[Your objective] In the records below, work out how many lines hold the word "القرار". Report the number alone.

╭──

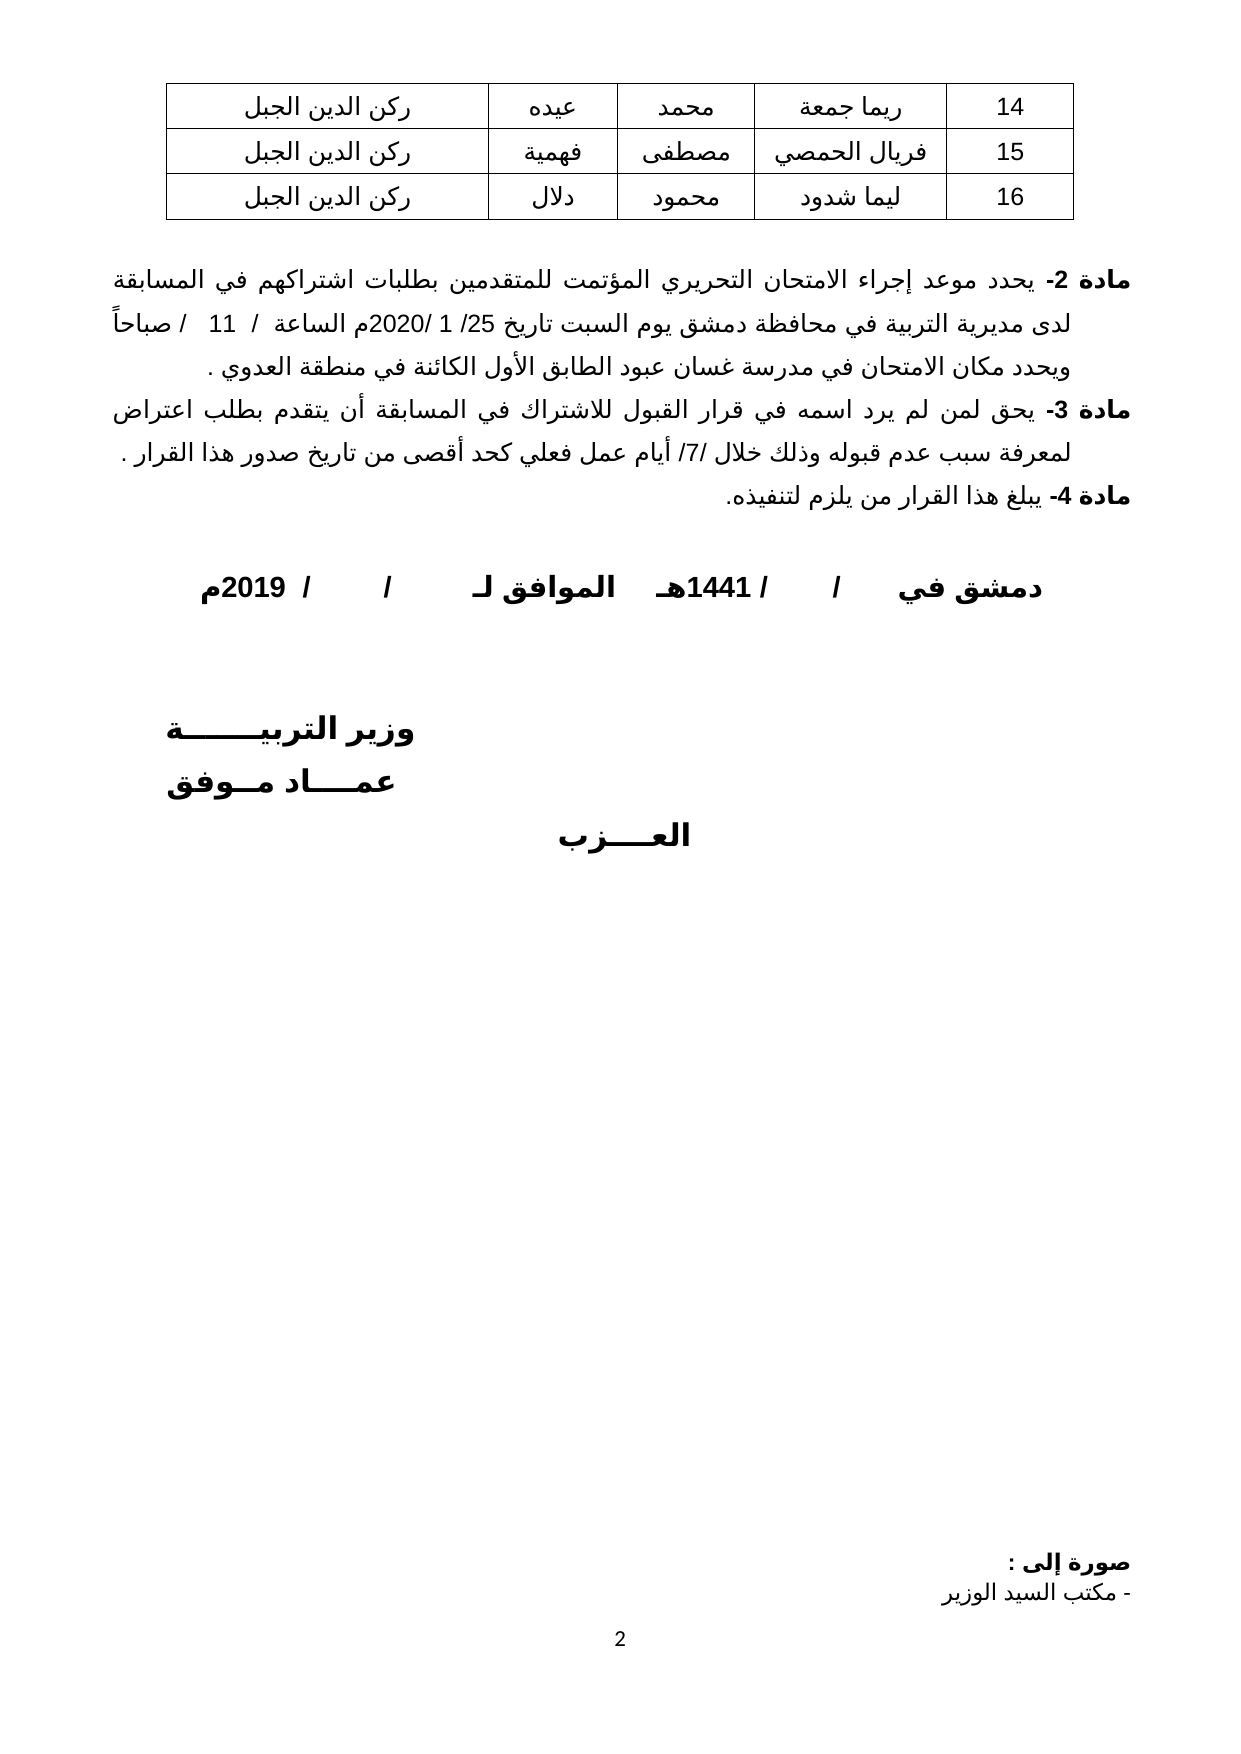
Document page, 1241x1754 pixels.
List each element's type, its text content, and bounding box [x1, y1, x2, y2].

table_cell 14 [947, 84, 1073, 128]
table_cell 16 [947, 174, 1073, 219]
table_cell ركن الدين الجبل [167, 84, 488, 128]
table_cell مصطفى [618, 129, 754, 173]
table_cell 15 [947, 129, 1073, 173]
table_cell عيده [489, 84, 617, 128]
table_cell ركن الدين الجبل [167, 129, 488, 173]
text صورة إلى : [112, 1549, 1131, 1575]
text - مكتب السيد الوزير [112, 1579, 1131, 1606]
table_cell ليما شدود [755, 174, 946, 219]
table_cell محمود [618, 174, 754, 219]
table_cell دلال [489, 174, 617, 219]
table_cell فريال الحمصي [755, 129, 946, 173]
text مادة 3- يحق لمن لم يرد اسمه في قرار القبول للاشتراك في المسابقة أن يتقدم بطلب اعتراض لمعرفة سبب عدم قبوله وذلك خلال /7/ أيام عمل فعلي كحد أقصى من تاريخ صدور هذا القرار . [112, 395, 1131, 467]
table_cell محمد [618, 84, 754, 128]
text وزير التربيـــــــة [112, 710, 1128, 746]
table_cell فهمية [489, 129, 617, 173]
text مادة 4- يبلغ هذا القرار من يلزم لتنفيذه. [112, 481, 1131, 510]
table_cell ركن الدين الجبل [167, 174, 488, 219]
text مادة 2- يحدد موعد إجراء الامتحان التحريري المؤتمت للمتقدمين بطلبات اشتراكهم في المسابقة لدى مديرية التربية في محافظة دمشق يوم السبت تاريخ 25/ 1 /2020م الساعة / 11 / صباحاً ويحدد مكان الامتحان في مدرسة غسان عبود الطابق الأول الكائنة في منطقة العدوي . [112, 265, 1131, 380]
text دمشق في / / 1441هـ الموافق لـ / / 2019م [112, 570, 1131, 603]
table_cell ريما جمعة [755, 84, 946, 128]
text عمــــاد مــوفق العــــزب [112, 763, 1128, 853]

╰──

[Reply] 2